An endless relay of bullshit, to be sure. Which is precisely what “Relay” addresses as Apple talks about the vicious cycle of evil that gets perpetuated when an abuser turns his victim into the same. Inspired by a combination of her assault when she was barely a teenager and the feelings of that violation being rekindled by Brett Kavanaugh’s appointment to the Supreme Court, Apple insists in the end, “I know if I hate you for hating me/I will have entered the endless race.” A very Kabbalist perspective indeed. Yet the fifteen-year-old Apple who came up with the line, “Evil is a relay sport when the one who’s burnt turns to pass the torch,” was still enraged enough to reemerge in 42-year-old Apple when she finished the song. For, like the rest of us, she has been vexed to no end by Kavanaugh and his ilk’s genuine belief in their own innocence as she noted to Vulture, “The Kavanaugh hearings in 2018 brought on a lot of shit to deal with. I don’t know what it is, that guy.

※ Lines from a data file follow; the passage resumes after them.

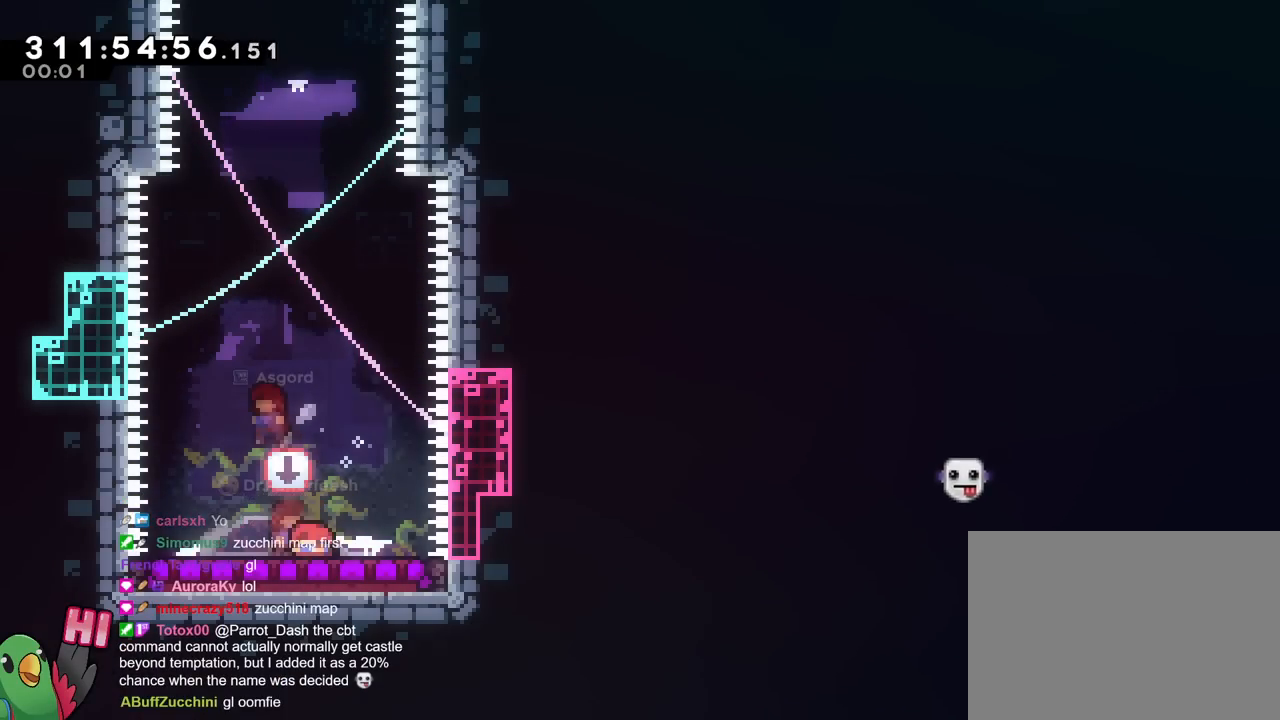
{"buttons": [], "left_stick": "center", "right_stick": "center", "events": []}
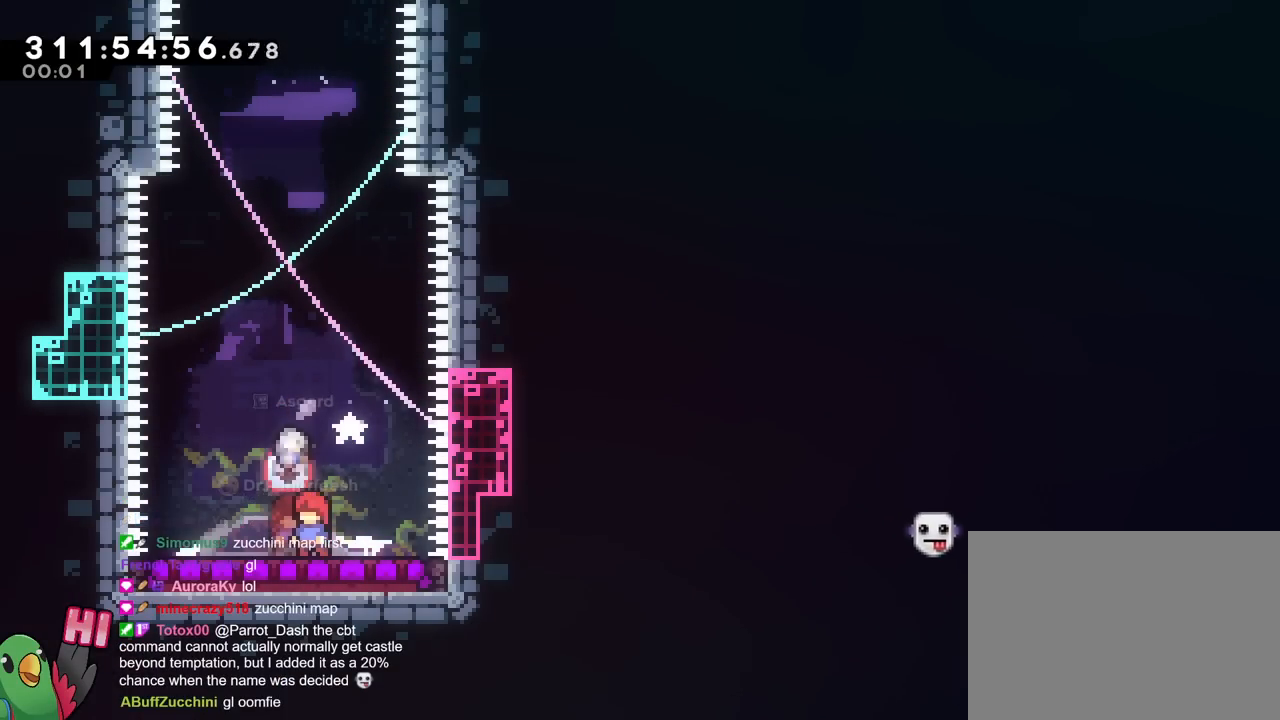
{"buttons": [], "left_stick": "center", "right_stick": "center", "events": []}
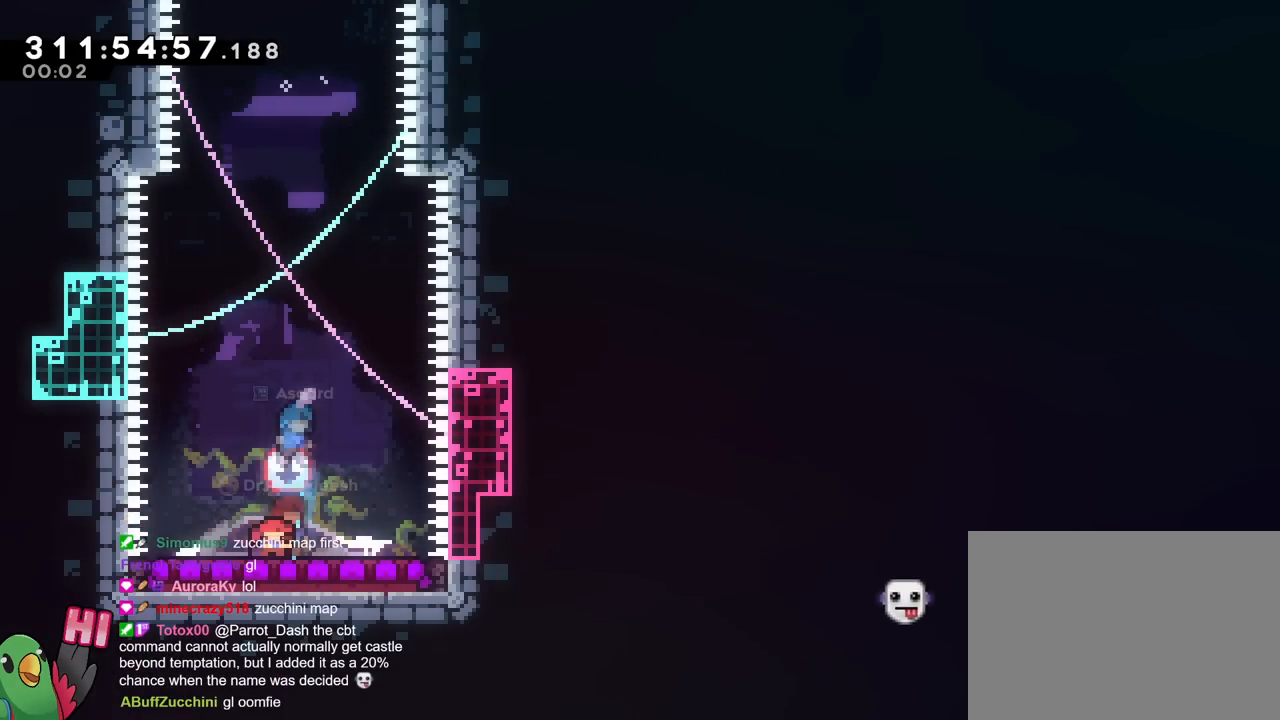
{"buttons": [], "left_stick": "center", "right_stick": "center", "events": []}
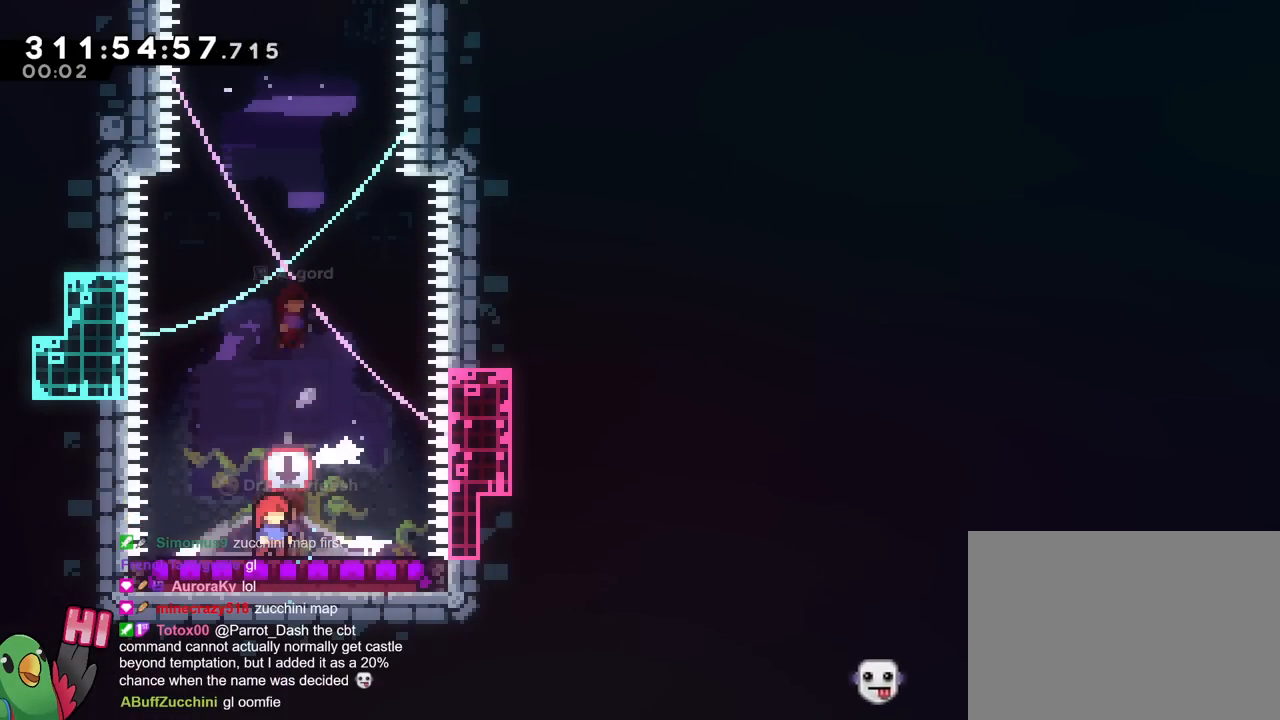
{"buttons": [], "left_stick": "up-left", "right_stick": "center", "events": [[233, "left_stick", "left"], [283, "left_stick", "center"], [333, "left_stick", "down-right"], [450, "left_stick", "up-left"]]}
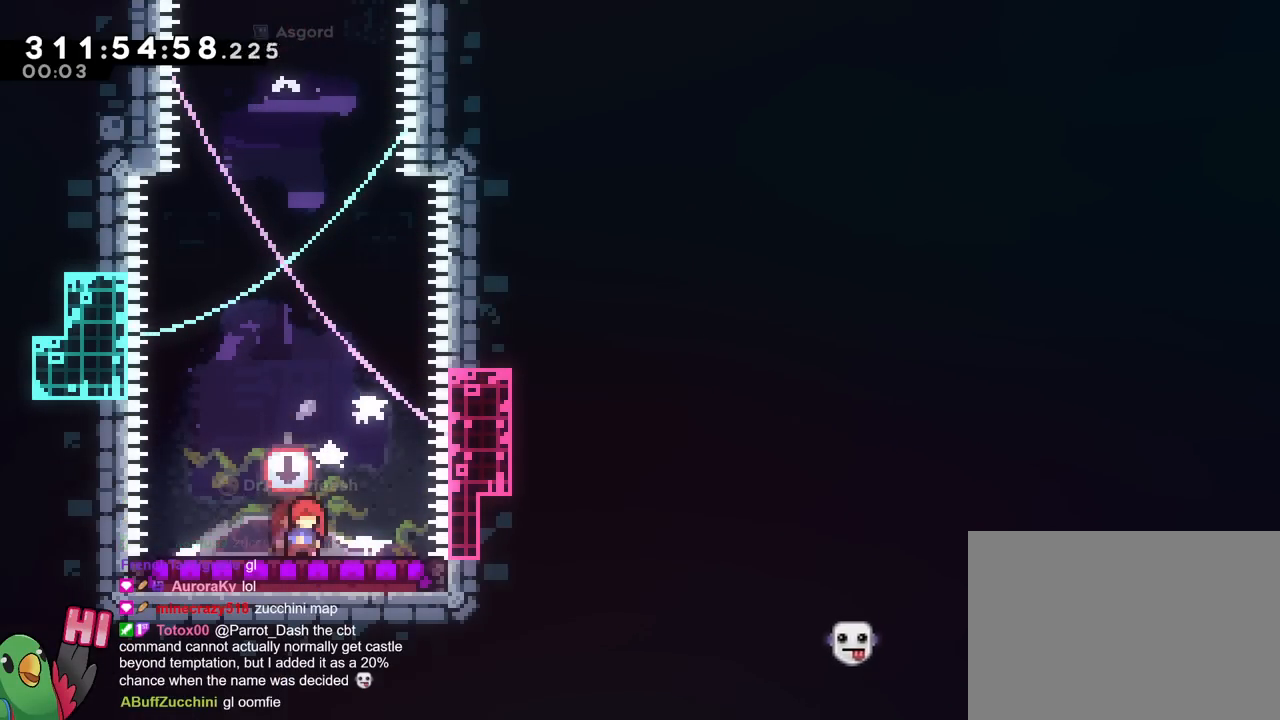
{"buttons": ["Y"], "left_stick": "down", "right_stick": "center", "events": [[67, "left_stick", "down-right"], [150, "left_stick", "center"], [200, "left_stick", "left"], [284, "left_stick", "down-right"], [334, "left_stick", "down"], [384, "Y", "down"]]}
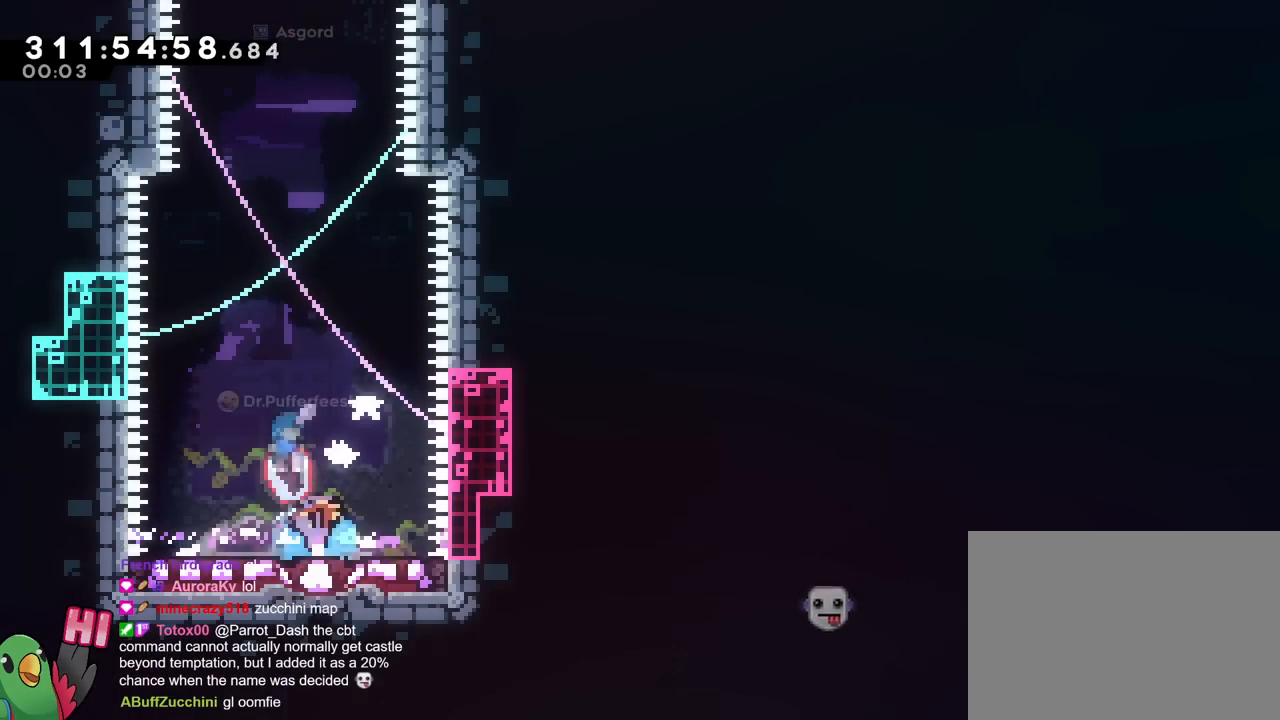
{"buttons": [], "left_stick": "center", "right_stick": "center", "events": [[66, "Y", "up"], [166, "left_stick", "center"], [250, "left_stick", "left"], [367, "left_stick", "center"]]}
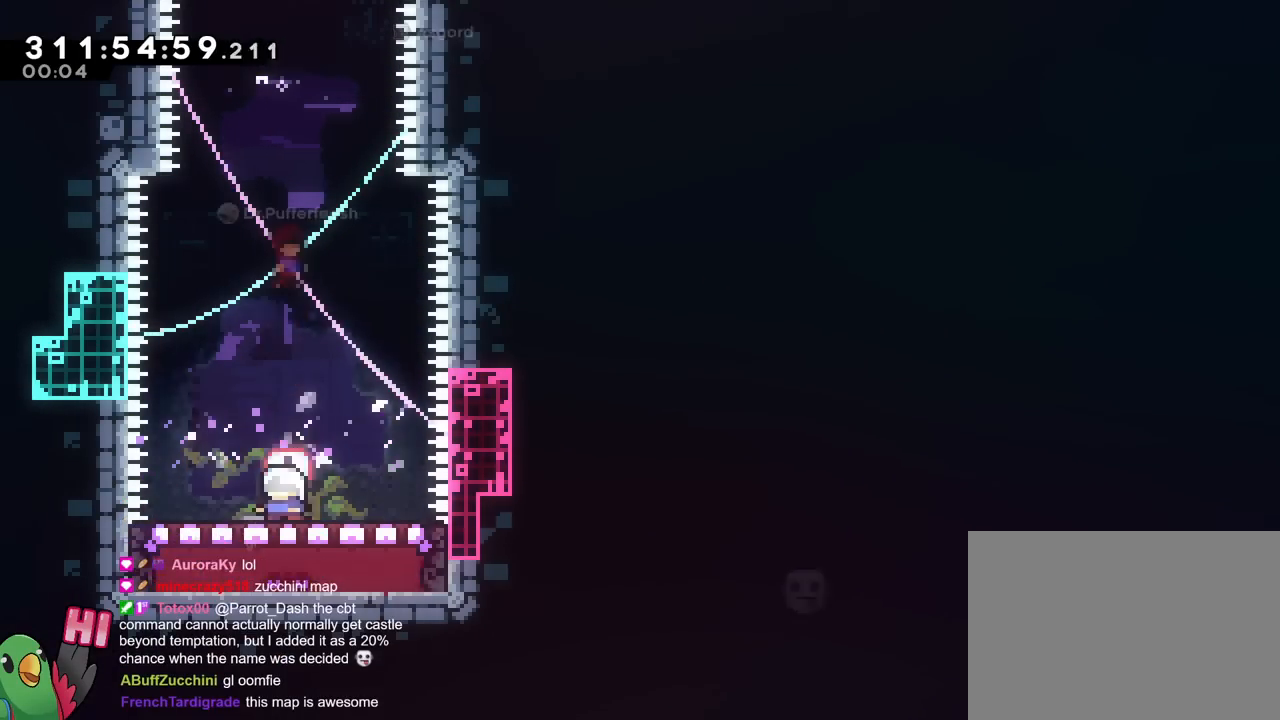
{"buttons": [], "left_stick": "center", "right_stick": "center", "events": []}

There are so many of them out there, but that one guy—the fact that he’s on the Supreme Court really is probably the thing, but his fucking attitude is just like—it was the externalized version of what you know a lot of them are feeling inside. Just this indignant, ‘How could you be mad at me? Don’t make me suffer. But I’m married, but I have kids, so I can’t be a bad guy. But I was just young, don’t be so mean to me, that girl’s being mean to me.’ Oh my God. Thank you, fucking Brett Kavanaugh, for letting my anger see the light of day: Thank you for being so horrible.” It is that anger that reaches a wondrous and resonant crescendo in the lines, “I resent you for being raised right/I resent you for being tall/I resent you for never getting any opposition at all/I resent you for having each other/I resent you for being so sure/I resent you presenting your life like a fucking propaganda brochure.” An undoubted allusion to the social media “influencer” cluster fuck, this propaganda brochure is, of course, increasingly difficult for people to feign in quarantine.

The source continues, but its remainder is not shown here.